# Please recommend a DVD for Hoffmann's Tales



## Leonore (May 13, 2015)

I'm leaning towards Nagano because I'm really really fond of José van Dam. Or Lopez-Cobos? Or another? Thanks for your input...


----------



## Tsaraslondon (Nov 7, 2013)

The Pretre/Covent Garden production with Domingo was a decisive winner in the recent Most Recommended thread. You will find a list of all the winners here http://www.talkclassical.com/38696-winners-thread-2015-talk.html.

You may find it useful.


----------



## Belowpar (Jan 14, 2015)

You might also consider the Film Powell and Pressburger made of it. Fondly remembered by film buffs they produced a fantastic run of films with a distinctive style featuring great visual aplomb. Though perhaps not their finest work, it is a novel approach.

Selections are available to give you an idea.

http://www.powell-pressburger.org/Reviews/51_Hoffmann/YouTube.html


----------



## sharik (Jan 23, 2013)

yes the ROH production 1981 vid seems best of all despite its shortcomings -


----------



## Tsaraslondon (Nov 7, 2013)

Belowpar said:


> You might also consider the Film Powell and Pressburger made of it. Fondly remembered by film buffs they produced a fantastic run of films with a distinctive style featuring great visual aplomb. Though perhaps not their finest work, it is a novel approach.
> 
> Selections are available to give you an idea.
> 
> http://www.powell-pressburger.org/Reviews/51_Hoffmann/YouTube.html


It's a great movie, but, musically, leaves a lot to be desired.


----------



## Pugg (Aug 8, 2014)

Look no further:
​
:tiphat:


----------



## Marschallin Blair (Jan 23, 2014)

GregMitchell said:


> It's a great movie, but, musically, leaves a lot to be desired.


- Singing 'and' conducting- for me anyway.


----------



## Becca (Feb 5, 2015)

The real problem with _Hoffman_ is the multiple editions that exist given that Offenbach died about 4 months before the premier, leaving a lot of confusion, the result of which has been addition, changes and deletions which (probably) do not represent what Offenbach would have done. From what I can read, the Kaye-Keck edition probably comes closest to a reasonable realization of his intent and there is one recording of it, the Nagano/Erato. What is not clear to me is if this was done (1996) prior to the current Keck edition. Despite that, I would definitely stay away from are any performances of the Oeser edition (e.g. Camberling).


----------



## OperaChic (Aug 26, 2015)

Becca said:


> Despite that, I would definitely stay away from are any performances of the Oeser edition (e.g. Camberling).


Why would you say that?


----------



## nina foresti (Mar 11, 2014)

My Hoffmann of choice without a single doubt: Neil Shicoff


----------



## Becca (Feb 5, 2015)

OperaChic said:


> Why would you say that?


The Oeser edition has been generally discredited and even described as 'one of the most corrupt editions of a masterpiece in modern times.' There are many places where the editor chose to ignore what Offenbach indicated and substituted his own thoughts. Since that edition was published in 1975, more materials have come to light and it is clear that the opera was left far more complete than had been realized.


----------



## Bellinilover (Jul 24, 2013)

nina foresti said:


> My Hoffmann of choice without a single doubt: Neil Shicoff


Is Shicoff's Hoffmann on DVD? If so, I'd really like to see it!

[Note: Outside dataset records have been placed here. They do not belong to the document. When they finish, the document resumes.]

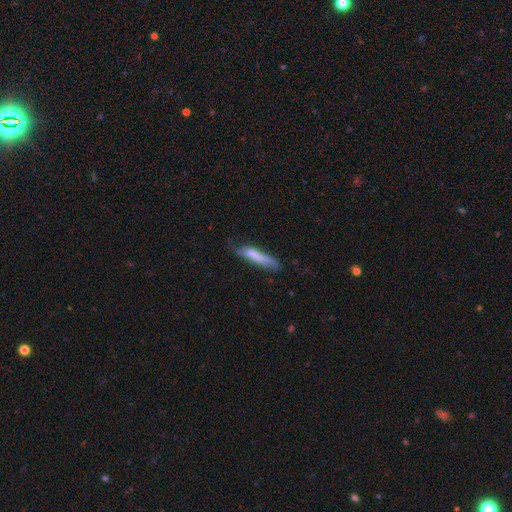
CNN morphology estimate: Smooth or featured? smooth (70%)
How rounded? cigar-shaped (85%)
Merging? none (50%)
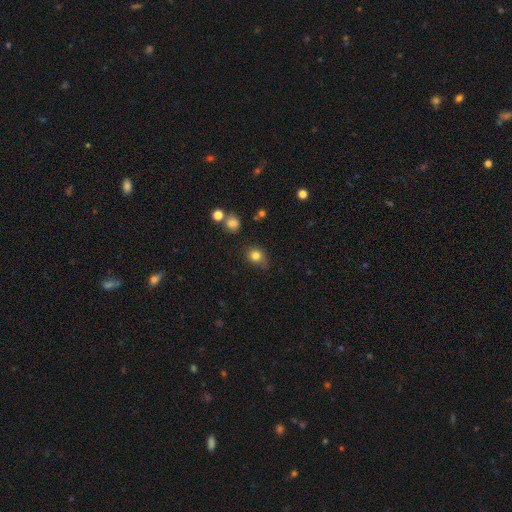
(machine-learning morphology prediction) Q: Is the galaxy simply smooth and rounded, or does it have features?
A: smooth — 81%.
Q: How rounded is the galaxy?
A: round — 73%.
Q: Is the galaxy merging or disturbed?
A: none — 70%.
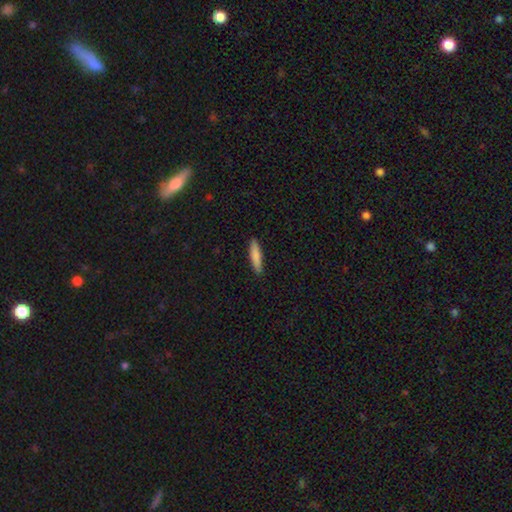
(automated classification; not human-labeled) Overall: smooth (84%). How rounded: cigar-shaped (83%). Merging: none (89%).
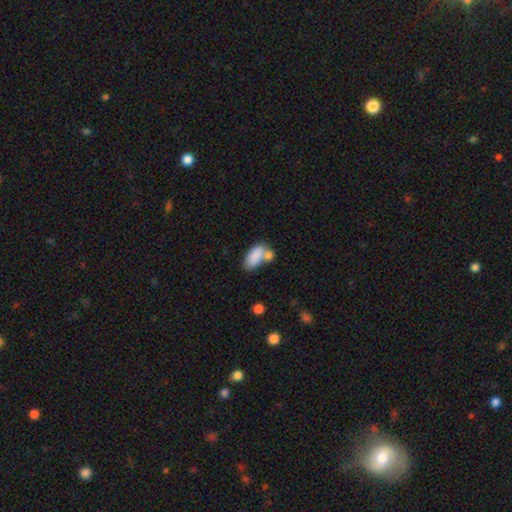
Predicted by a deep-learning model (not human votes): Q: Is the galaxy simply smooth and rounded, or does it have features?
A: smooth — 83%.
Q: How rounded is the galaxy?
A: in between — 90%.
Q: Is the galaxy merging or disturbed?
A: merger — 44%.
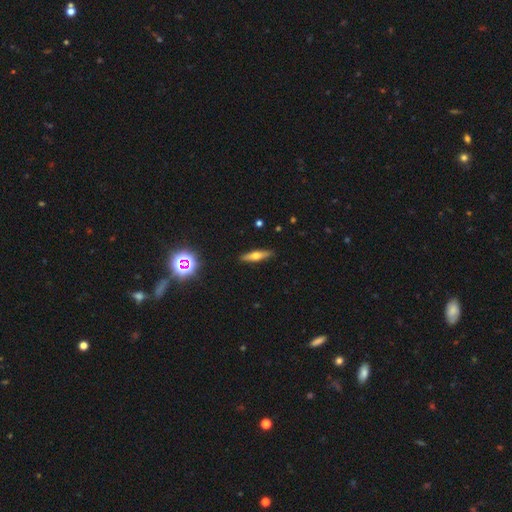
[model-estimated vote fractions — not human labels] Overall: smooth (45%, tied with featured or disk). Merging: none (90%).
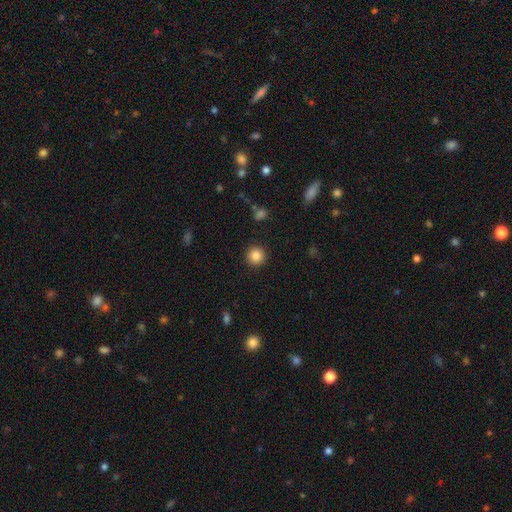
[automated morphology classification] Smooth or featured? Predicted: smooth (p=0.86). How rounded? Predicted: round (p=0.95). Merging? Predicted: none (p=0.92).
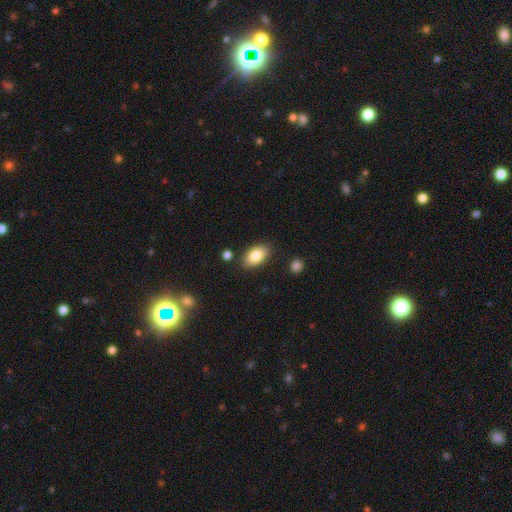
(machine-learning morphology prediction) Q: Smooth or featured?
A: smooth (83%); runner-up: featured or disk (10%)
Q: How rounded?
A: in between (92%); runner-up: round (6%)
Q: Merging?
A: none (84%); runner-up: minor disturbance (11%)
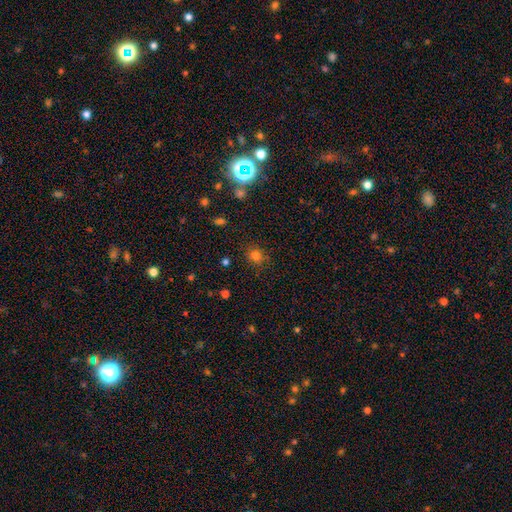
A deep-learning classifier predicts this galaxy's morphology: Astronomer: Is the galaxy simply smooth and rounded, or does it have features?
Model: smooth — 77%.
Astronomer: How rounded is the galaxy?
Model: round — 79%.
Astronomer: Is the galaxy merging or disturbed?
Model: none — 84%.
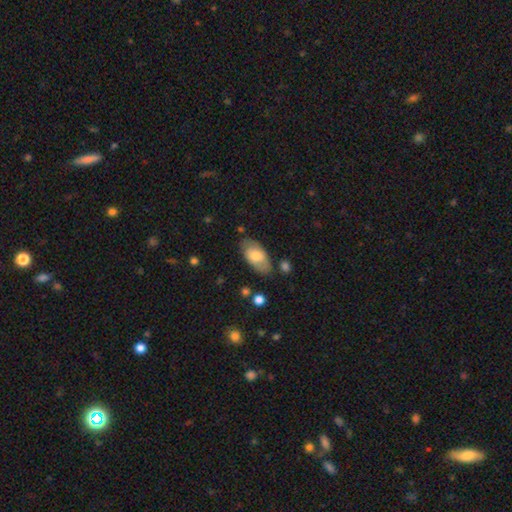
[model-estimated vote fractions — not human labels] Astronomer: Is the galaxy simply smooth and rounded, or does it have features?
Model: smooth — 71%.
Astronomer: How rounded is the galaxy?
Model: in between — 93%.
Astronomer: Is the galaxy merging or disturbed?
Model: none — 75%.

I loved the current Bartlett Sher production at the Met when I saw it in HD five years ago; I don't know whether or not it's on DVD. The Domingo/Covent Garden production I've owned for a long time. I think it's probably _Domingo_'s definitive Hoffmann, and _most _of the rest of the cast is great, IMO (I'm not a big fan of Luciana Serra or that baritone who sings Dappertutto), but the production "Romanticizes" the work a little too much for my taste. Personally, I'd rather see a "quirkier" production that's updated to the time the opera was actually written or later.


----------



## Pugg (Aug 8, 2014)

> Is Shicoff's Hoffmann on DVD? If so, I'd really like to see it!
> 
> I loved the current Bartlett Sher production at the Met when I saw it in HD five years ago; I don't know whether or not it's on DVD. The Domingo/Covent Garden production I've owned for a long time. I think it's probably Domingo's definitive Hoffmann, and most of the rest of the cast is great, IMO (I'm not a big fan of Luciana Serra or that baritone who sings Dappertutto), but the production "Romanticizes" the work a little too much for my taste. Personally, I'd rather see a "quirkier" production that's upd


ated to the time the opera was actually written or later.

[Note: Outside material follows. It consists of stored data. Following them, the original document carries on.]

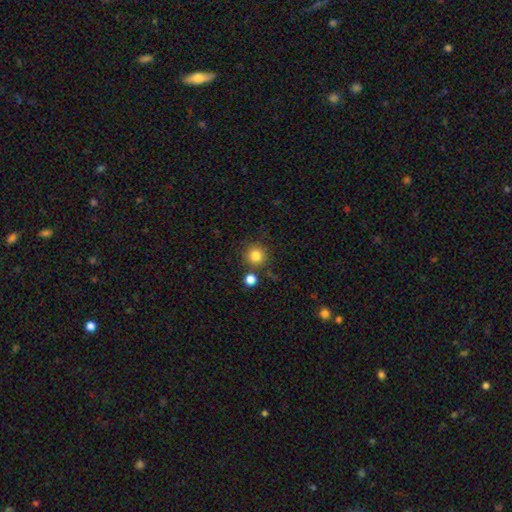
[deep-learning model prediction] smooth 83%, star or artifact 11%, featured or disk 6%. Down the decision tree: how rounded — round (95%); merging — none (81%).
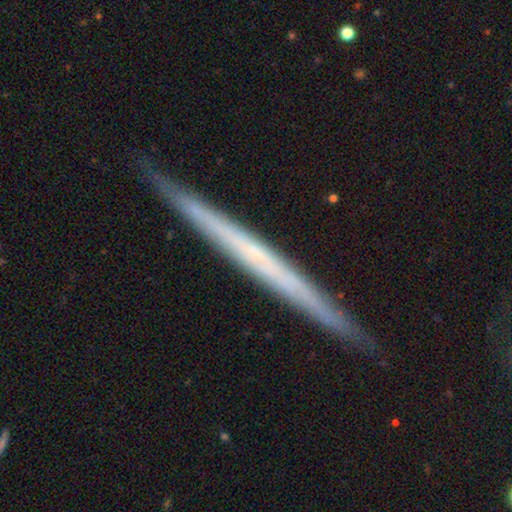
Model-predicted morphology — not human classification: type=featured or disk (66%); edge-on=yes (97%); edge-on bulge=none (87%); merging=none (90%).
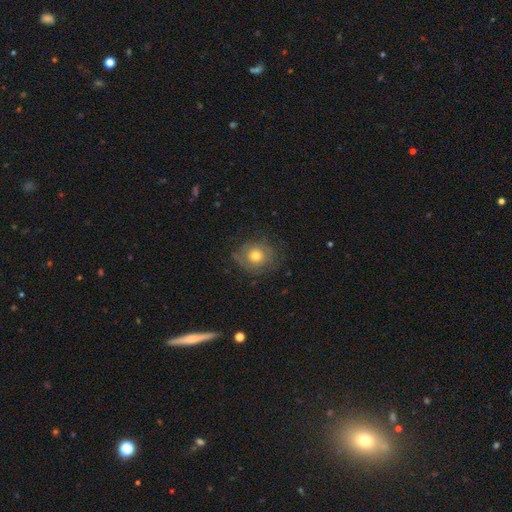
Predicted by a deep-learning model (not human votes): A smooth galaxy with no disk features (52%) that is round (80%).

Vote fractions:
- Smooth or featured? smooth: 52% / featured or disk: 38% / star or artifact: 10%
- How rounded? round: 80% / in between: 19% / cigar-shaped: 1%
- Merging? none: 69% / minor disturbance: 19% / major disturbance: 10% / merger: 1%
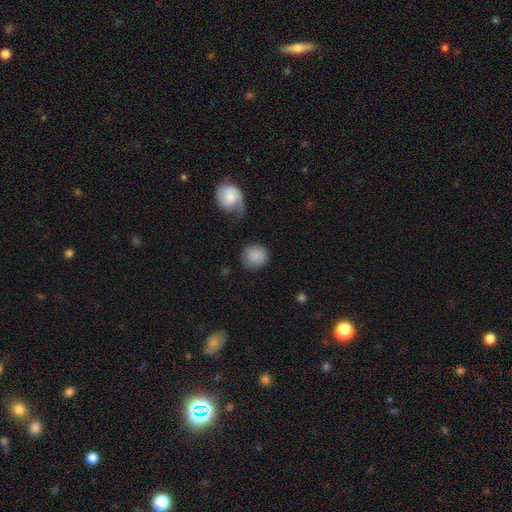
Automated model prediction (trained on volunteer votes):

No it is not , I am sure of that. :lol:


----------



## nina foresti (Mar 11, 2014)

Bellinilover said:


> Is Shicoff's Hoffmann on DVD? If so, I'd really like to see it!


Yes it is. With Lopez-Cobos/ Swenson/Mentzer/ Terfel


----------



## Pugg (Aug 8, 2014)

nina foresti said:


> Yes it is. With Lopez-Cobos/ Swenson/Mentzer/ Terfel


I am so sorry Nina....

Forgot eBay.


----------



## Leonore (May 13, 2015)

Thank you so much for your input! Lopez-Cobos does sound tempting; the Cambreling audio recording with him as Hoffmann is my favorite... But Pretre certainly sounds awesome too... And I like that Nagano is as close to the spirit of the original material as possible... Plus, the polarizing staging sounds interesting... Plus Van Dam (did I mention I love Van Dam?)....Eh, guess I'll end up getting all three :lol:


----------